A binary, early-mover U.S. “mine-to-anode” graphite bet: massive upside if financing closes and Kellyton commissions—dilution or stagnation if it doesn’t.
Overview
Westwater Resources (WWR) is a pre-revenue critical-minerals developer pivoted from uranium into U.S. battery-grade graphite, aiming to become a vertically integrated “mine-to-anode” supplier anchored in Alabama. Its two principal assets are the **Kellyton Graphite Processing Plant** (under construction) and the **Coosa Graphite Deposit** (intended future mine feedstock). The company’s commercial product is **CSPG**, a key anode material for lithium-ion batteries used in EVs and stationary storage.
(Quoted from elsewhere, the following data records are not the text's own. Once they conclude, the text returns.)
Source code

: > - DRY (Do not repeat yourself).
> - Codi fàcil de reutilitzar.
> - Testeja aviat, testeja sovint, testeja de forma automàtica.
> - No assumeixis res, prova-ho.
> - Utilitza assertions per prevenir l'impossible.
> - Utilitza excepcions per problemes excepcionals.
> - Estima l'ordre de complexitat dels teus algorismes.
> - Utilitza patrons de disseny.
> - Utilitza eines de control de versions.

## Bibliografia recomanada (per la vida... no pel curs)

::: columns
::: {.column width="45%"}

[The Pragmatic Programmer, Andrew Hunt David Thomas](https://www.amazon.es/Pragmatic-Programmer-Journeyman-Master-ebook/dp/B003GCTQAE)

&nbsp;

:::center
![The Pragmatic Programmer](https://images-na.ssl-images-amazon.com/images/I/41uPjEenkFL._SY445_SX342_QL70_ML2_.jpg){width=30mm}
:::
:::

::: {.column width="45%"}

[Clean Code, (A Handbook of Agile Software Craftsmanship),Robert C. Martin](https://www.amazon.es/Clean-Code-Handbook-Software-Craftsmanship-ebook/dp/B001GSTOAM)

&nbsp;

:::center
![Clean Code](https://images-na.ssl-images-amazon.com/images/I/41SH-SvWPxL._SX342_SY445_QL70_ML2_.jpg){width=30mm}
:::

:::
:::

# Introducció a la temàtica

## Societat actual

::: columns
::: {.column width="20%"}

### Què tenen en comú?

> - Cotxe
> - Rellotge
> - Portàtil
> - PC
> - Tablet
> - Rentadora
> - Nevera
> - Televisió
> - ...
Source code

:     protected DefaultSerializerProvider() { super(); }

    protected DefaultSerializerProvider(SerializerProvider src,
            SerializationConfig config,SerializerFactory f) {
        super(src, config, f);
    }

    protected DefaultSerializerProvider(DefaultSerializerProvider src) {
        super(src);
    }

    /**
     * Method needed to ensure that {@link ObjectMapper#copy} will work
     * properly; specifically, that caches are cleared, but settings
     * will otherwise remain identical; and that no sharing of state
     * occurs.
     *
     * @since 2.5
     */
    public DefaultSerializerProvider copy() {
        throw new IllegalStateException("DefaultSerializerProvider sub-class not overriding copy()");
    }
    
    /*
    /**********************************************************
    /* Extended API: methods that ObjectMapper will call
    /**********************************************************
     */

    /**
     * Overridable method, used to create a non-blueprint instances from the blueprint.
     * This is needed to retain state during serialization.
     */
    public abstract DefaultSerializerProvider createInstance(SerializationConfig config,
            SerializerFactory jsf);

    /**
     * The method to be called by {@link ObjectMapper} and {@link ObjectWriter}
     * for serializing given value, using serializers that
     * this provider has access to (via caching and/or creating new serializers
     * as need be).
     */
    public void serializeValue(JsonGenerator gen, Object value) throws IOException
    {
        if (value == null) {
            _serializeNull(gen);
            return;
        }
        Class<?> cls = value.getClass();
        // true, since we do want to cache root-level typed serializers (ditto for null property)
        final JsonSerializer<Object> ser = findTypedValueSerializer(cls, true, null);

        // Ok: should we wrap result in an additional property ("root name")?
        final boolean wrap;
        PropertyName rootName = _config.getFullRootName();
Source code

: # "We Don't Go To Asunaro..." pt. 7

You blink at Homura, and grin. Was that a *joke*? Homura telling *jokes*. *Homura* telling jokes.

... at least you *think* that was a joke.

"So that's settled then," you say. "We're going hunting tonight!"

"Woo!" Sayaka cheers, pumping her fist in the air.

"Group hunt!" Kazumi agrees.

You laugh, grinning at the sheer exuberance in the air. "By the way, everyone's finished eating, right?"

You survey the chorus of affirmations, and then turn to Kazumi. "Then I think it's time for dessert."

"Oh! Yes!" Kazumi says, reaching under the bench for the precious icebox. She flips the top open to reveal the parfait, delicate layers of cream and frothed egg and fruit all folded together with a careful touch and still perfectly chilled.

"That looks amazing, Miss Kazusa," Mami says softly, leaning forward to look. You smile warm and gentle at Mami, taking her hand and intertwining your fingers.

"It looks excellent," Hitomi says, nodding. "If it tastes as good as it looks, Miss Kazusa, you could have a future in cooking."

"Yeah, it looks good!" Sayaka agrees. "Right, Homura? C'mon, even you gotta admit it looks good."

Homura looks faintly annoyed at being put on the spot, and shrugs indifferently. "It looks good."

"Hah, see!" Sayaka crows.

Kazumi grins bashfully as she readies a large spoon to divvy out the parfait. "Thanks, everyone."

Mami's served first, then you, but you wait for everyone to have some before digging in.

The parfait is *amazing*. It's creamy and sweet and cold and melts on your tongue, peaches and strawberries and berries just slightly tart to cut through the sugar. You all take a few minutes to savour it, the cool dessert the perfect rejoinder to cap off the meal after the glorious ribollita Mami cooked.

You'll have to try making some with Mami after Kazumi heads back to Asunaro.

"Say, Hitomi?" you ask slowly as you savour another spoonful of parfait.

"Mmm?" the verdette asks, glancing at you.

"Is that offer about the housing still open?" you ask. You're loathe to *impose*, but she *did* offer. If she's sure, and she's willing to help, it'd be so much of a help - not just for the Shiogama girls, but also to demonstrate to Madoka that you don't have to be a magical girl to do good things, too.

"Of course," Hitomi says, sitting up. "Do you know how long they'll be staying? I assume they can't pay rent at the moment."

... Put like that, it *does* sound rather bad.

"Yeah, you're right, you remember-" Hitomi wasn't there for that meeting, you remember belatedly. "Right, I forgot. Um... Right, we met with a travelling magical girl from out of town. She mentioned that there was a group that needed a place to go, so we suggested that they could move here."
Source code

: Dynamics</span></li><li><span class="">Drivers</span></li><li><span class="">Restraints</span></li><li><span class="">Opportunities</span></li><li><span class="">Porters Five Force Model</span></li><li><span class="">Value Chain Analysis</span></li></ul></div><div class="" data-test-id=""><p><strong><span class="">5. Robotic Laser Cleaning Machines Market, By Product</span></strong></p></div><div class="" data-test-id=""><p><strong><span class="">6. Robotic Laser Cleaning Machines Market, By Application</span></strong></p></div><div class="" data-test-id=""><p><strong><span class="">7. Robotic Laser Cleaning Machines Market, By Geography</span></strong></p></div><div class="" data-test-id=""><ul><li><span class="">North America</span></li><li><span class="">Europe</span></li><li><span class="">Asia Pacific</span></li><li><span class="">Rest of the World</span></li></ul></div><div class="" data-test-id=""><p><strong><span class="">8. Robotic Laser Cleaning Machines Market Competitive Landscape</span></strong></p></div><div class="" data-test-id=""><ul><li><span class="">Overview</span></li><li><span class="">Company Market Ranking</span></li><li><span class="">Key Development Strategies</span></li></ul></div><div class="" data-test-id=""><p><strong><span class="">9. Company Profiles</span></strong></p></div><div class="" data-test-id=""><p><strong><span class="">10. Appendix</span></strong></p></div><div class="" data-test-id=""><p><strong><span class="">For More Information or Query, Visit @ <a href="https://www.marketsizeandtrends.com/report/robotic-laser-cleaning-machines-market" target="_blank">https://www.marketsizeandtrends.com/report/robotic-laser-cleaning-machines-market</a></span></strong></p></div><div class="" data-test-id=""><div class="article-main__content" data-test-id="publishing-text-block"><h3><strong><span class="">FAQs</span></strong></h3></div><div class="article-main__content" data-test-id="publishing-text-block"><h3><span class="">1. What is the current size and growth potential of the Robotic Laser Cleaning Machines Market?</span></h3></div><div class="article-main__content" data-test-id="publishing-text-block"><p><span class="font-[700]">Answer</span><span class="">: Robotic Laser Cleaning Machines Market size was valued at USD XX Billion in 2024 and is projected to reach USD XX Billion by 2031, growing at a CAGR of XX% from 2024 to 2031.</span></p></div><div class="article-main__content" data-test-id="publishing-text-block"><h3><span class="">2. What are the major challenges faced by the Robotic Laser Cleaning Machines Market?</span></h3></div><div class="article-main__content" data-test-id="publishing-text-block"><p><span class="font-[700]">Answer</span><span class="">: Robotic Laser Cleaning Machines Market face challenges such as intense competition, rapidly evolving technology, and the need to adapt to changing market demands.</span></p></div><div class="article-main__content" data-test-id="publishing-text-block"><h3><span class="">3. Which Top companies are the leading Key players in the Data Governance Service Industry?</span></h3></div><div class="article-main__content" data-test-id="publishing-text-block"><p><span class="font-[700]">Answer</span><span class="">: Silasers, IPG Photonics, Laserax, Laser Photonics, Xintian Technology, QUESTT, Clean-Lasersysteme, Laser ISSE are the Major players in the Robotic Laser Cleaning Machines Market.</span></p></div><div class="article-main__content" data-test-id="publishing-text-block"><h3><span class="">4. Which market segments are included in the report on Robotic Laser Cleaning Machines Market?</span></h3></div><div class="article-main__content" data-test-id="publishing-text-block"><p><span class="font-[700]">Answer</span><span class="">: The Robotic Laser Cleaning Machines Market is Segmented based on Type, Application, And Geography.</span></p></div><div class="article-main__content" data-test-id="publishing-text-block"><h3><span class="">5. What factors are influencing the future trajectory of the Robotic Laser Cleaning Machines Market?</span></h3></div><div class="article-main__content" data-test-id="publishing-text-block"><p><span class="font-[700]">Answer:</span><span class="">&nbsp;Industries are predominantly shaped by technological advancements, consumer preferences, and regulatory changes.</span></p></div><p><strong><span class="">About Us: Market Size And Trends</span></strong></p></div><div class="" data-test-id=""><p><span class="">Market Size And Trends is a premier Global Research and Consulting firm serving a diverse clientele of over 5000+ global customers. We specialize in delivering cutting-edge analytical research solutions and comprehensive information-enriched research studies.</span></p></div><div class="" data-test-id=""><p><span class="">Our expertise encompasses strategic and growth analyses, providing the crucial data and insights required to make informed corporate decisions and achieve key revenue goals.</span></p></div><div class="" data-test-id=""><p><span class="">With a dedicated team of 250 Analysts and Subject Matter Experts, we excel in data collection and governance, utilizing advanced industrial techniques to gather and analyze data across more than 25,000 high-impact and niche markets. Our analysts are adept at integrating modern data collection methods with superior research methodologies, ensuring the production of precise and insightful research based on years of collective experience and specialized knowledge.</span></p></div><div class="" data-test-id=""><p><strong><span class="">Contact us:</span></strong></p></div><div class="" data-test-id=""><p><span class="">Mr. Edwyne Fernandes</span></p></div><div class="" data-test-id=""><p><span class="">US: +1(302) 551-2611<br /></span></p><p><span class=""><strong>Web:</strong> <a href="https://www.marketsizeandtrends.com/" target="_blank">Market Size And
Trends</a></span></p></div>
WWR’s strategic appeal is tied to Western supply-chain reshoring because China controls the vast majority of refined graphite; U.S. policy (IRA incentives and higher tariffs) may support a domestic pricing premium and customer demand for compliant materials. Operationally, WWR remains in qualification and construction: it runs a 1-metric-ton/day qualification line to provide samples for customer testing, has partners including **SK On** and Hiller Carbon, but also experienced a setback with the termination of a Stellantis agreement in late 2025. Financially, 2025 reflected heavy investment and losses (e.g., Q3 net loss ~$9.8M) with runway supported by equity raises (cash reported near ~$53M by Nov 2025). The investment hinges on securing major financing (debt syndication/EXIM) and commissioning Kellyton to reach steady-state production around 2026–2027+ and scale thereafter.